-- Opening Marker --
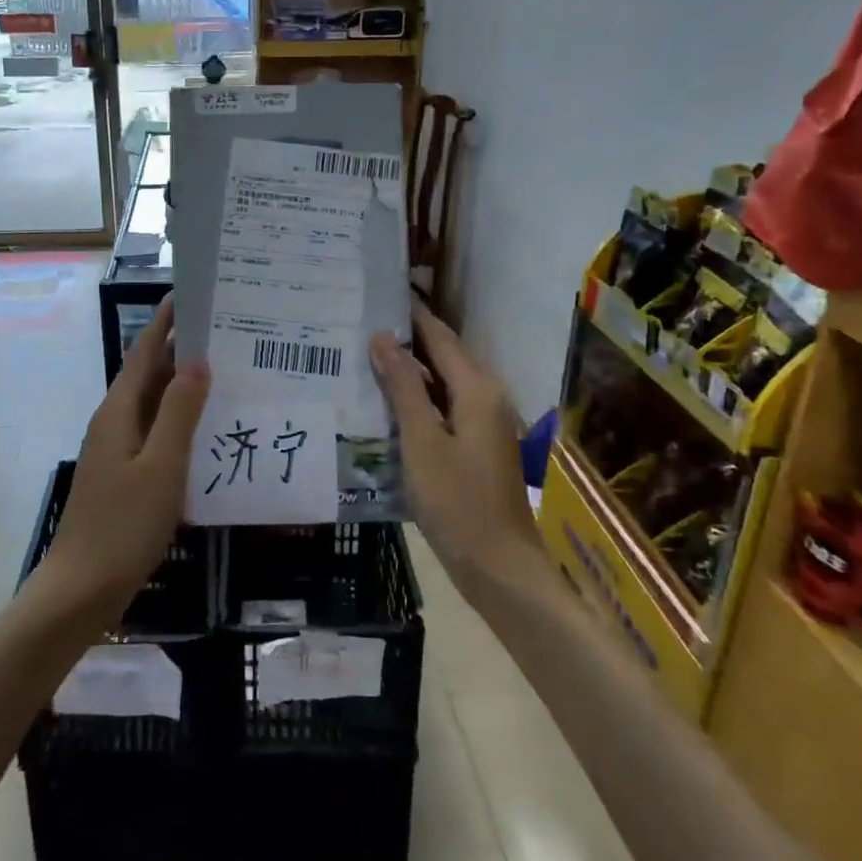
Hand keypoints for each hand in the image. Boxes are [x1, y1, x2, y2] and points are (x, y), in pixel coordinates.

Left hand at [42, 297, 210, 622]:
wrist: (81, 590)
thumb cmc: (123, 525)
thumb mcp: (161, 466)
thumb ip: (180, 412)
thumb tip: (197, 360)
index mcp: (118, 412)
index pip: (144, 353)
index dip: (166, 323)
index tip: (192, 295)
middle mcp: (114, 423)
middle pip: (149, 376)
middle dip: (182, 352)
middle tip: (227, 336)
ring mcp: (117, 451)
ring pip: (154, 407)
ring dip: (184, 388)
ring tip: (226, 375)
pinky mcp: (124, 476)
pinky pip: (156, 435)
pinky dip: (181, 423)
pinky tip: (208, 433)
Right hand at [370, 301, 543, 583]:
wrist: (500, 568)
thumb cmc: (458, 503)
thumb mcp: (422, 443)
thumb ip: (404, 388)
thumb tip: (384, 339)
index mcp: (477, 389)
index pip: (439, 336)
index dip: (411, 313)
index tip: (379, 292)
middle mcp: (486, 397)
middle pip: (443, 355)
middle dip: (406, 338)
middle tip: (361, 322)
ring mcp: (484, 422)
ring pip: (443, 382)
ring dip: (409, 368)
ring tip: (365, 355)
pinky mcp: (477, 445)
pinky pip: (444, 406)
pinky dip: (418, 397)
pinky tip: (387, 402)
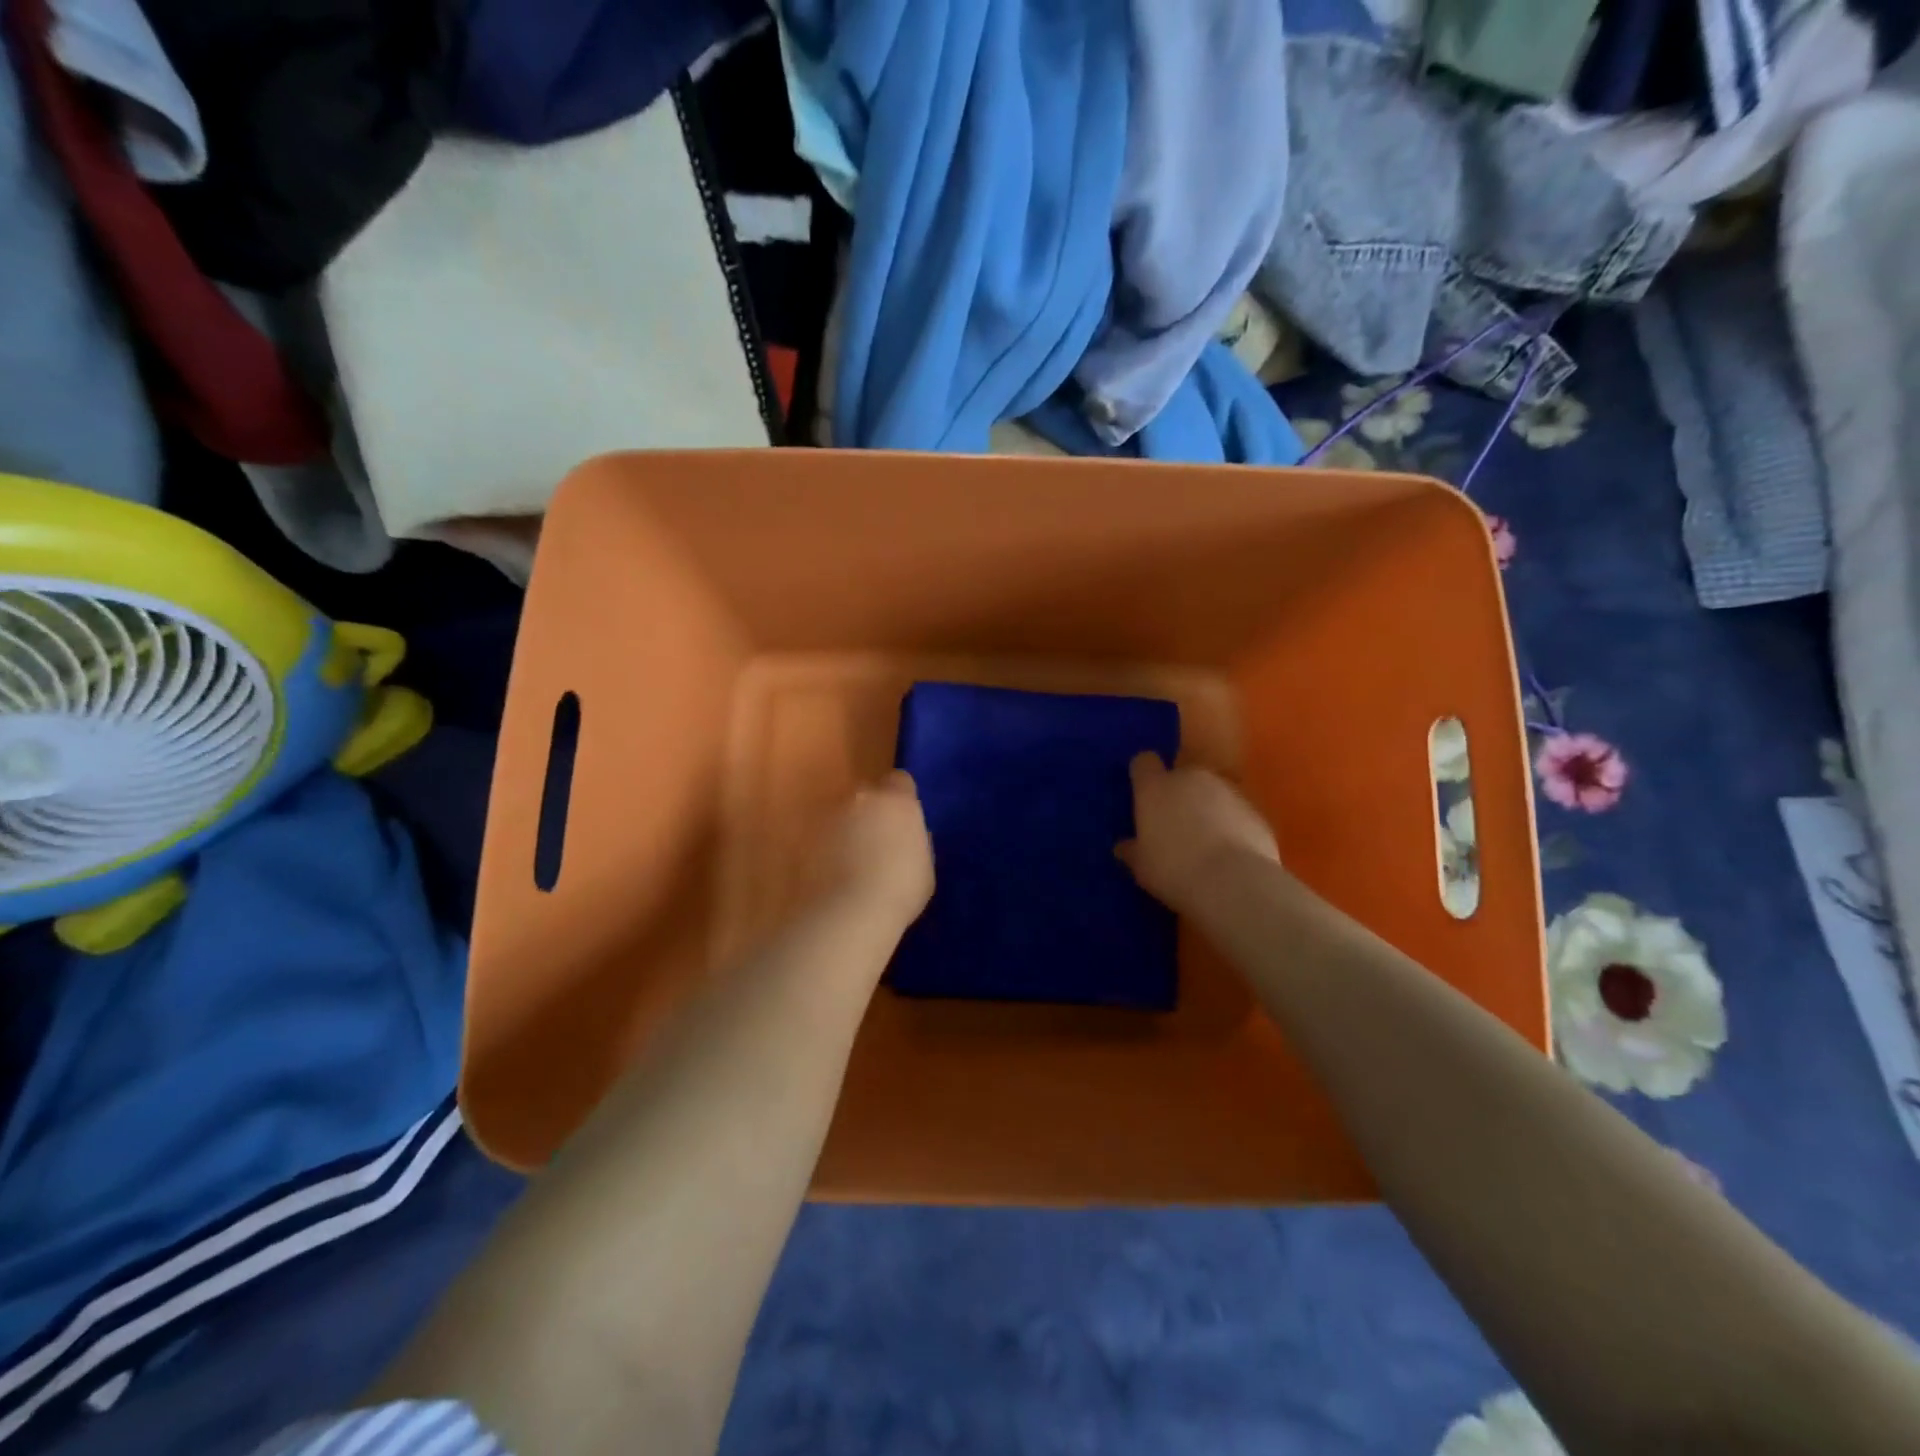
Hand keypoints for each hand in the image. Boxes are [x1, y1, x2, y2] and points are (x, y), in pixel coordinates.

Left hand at [811, 772, 934, 929]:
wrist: (849, 913)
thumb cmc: (900, 890)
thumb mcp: (925, 866)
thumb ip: (917, 841)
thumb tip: (909, 835)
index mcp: (896, 800)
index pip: (900, 781)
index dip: (901, 798)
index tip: (903, 820)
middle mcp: (861, 797)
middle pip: (867, 794)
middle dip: (871, 811)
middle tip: (877, 841)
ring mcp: (828, 814)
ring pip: (840, 813)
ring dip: (845, 828)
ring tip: (851, 861)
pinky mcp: (804, 836)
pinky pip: (821, 835)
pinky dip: (825, 847)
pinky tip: (831, 873)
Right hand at [1117, 754, 1279, 910]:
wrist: (1234, 883)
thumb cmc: (1174, 870)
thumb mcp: (1142, 866)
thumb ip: (1132, 850)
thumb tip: (1124, 846)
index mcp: (1155, 787)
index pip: (1144, 762)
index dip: (1143, 775)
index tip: (1142, 792)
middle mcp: (1191, 778)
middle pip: (1181, 775)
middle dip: (1178, 793)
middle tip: (1174, 825)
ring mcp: (1228, 790)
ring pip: (1212, 792)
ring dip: (1207, 808)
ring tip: (1206, 842)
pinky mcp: (1255, 810)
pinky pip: (1236, 812)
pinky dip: (1232, 824)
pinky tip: (1230, 853)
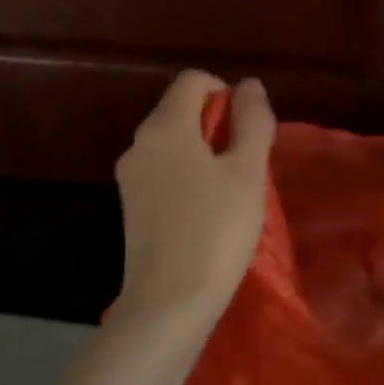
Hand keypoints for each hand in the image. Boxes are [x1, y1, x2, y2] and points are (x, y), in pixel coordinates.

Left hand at [113, 70, 275, 328]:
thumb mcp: (247, 171)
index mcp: (165, 126)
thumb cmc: (216, 230)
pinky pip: (164, 170)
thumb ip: (252, 121)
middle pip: (180, 109)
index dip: (225, 92)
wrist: (169, 303)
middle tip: (246, 162)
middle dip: (218, 124)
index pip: (193, 80)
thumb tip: (249, 85)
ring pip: (173, 142)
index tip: (248, 128)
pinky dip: (188, 174)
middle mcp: (139, 143)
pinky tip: (208, 210)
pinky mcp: (131, 205)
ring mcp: (131, 176)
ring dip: (205, 151)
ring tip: (231, 189)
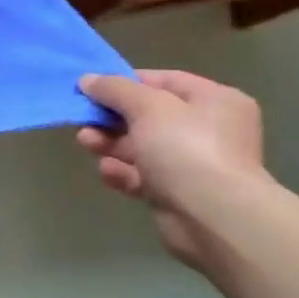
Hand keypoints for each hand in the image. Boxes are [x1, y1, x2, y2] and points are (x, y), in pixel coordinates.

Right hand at [76, 71, 267, 269]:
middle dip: (112, 117)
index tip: (92, 88)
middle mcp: (209, 130)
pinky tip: (108, 172)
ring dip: (111, 144)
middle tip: (84, 118)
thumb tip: (87, 80)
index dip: (126, 82)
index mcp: (214, 101)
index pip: (164, 81)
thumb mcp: (147, 106)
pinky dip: (123, 172)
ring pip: (142, 146)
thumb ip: (114, 89)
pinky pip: (143, 176)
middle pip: (149, 115)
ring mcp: (194, 164)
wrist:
-- Closing Marker --
> _Directions for this task_:
Collect the lines of the records that include the string "Right".

> _Response to the exercise_:
Right hand at [370, 301, 543, 583]:
Right hand at [1117, 754, 1279, 910]:
Right hand at [76, 71, 267, 269]:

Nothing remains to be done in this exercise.